# EXTRACTED INFORMATION:
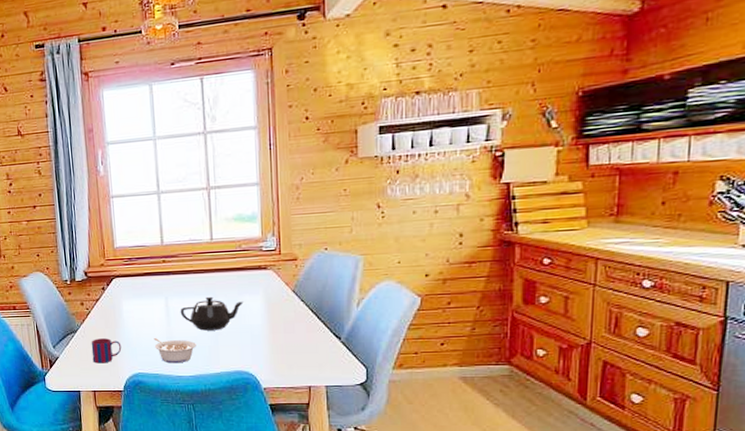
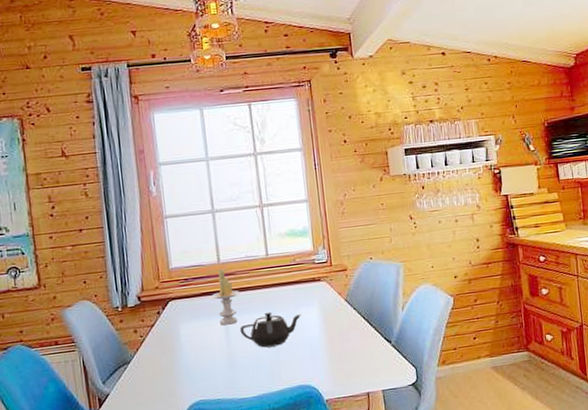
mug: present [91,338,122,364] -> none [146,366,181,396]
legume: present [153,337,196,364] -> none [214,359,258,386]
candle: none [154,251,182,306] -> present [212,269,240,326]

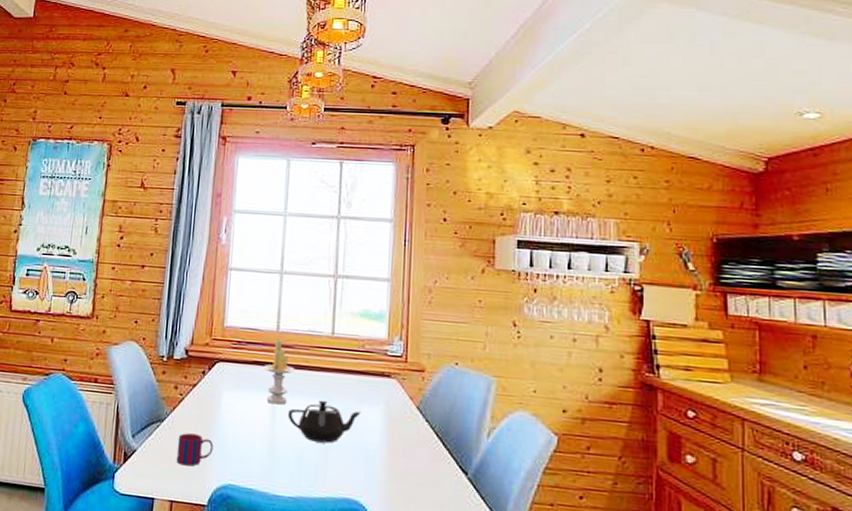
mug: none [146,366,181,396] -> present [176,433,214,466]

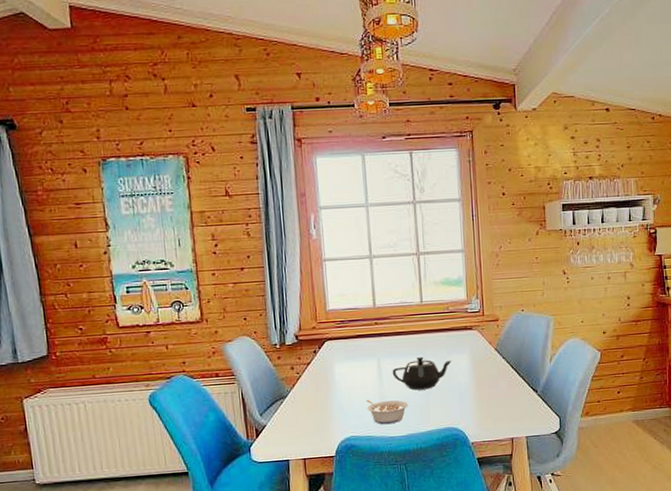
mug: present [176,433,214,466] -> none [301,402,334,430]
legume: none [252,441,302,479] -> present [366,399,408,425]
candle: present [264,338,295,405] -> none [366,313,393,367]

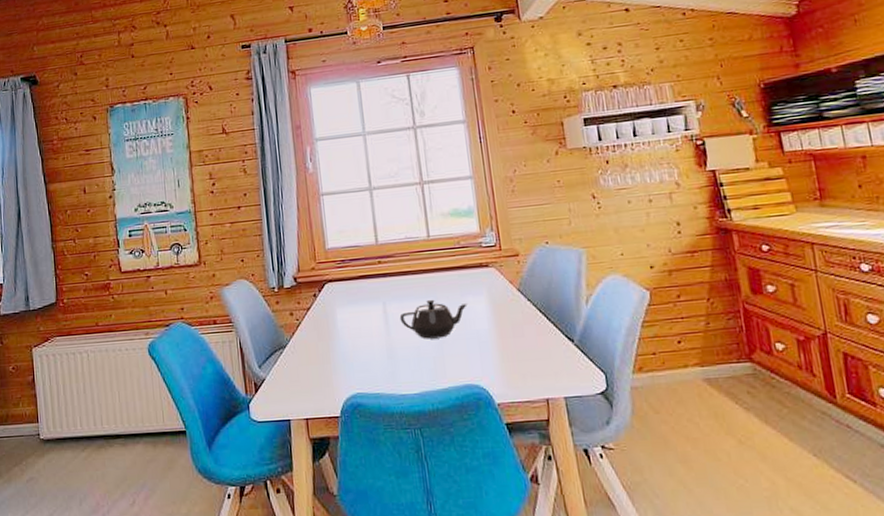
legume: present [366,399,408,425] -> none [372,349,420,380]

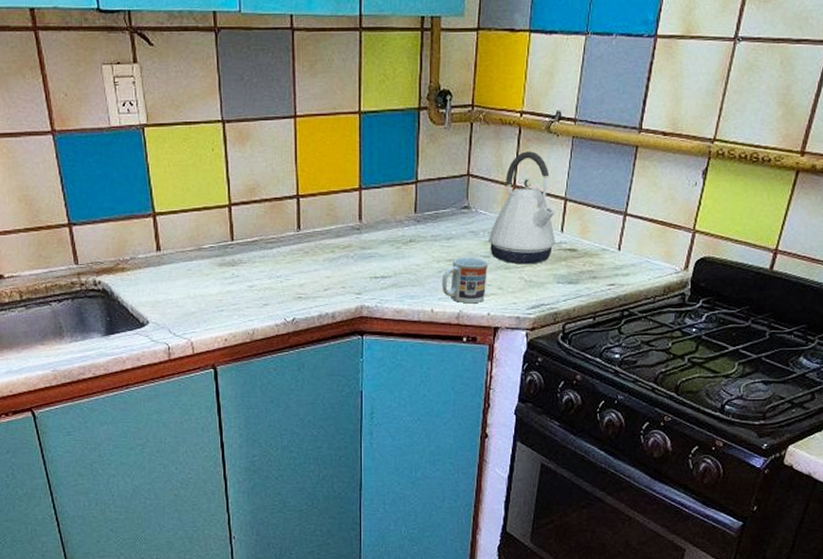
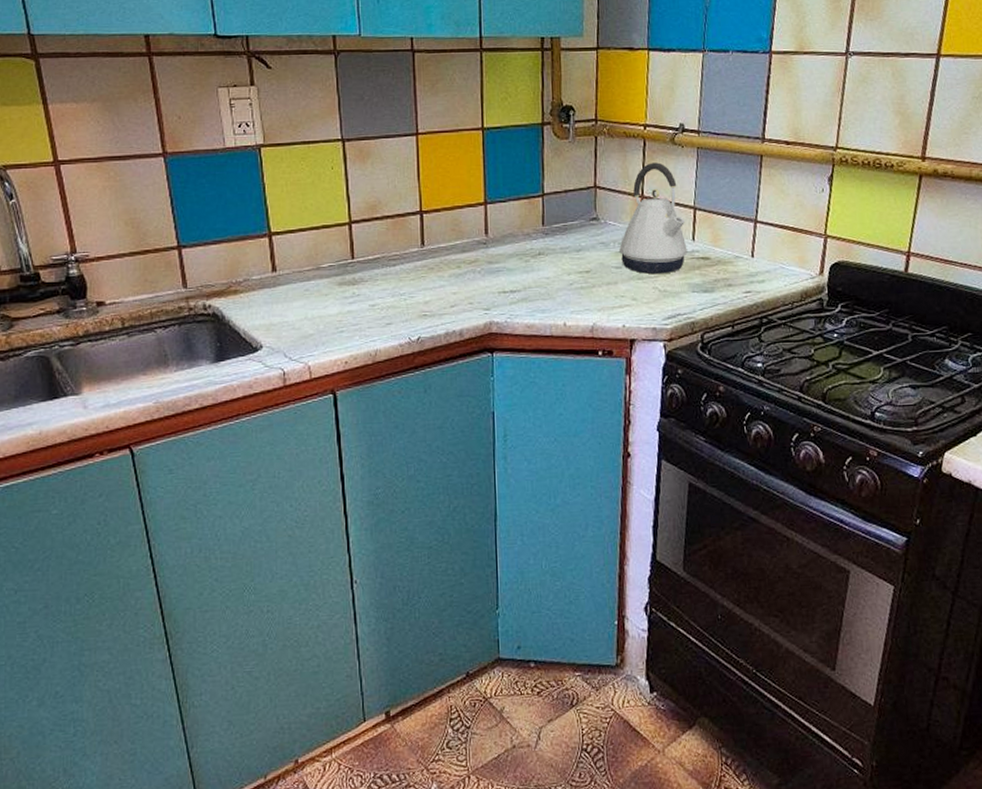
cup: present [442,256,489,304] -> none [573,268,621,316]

# GOAL OF THE EXERCISE:
Repeat each entry precisely as it appears. Leave the pictures out.

# RESPONSE:
mug: present [91,338,122,364] -> none [146,366,181,396]
legume: present [153,337,196,364] -> none [214,359,258,386]
candle: none [154,251,182,306] -> present [212,269,240,326]

mug: none [146,366,181,396] -> present [176,433,214,466]

mug: present [176,433,214,466] -> none [301,402,334,430]
legume: none [252,441,302,479] -> present [366,399,408,425]
candle: present [264,338,295,405] -> none [366,313,393,367]

legume: present [366,399,408,425] -> none [372,349,420,380]

cup: present [442,256,489,304] -> none [573,268,621,316]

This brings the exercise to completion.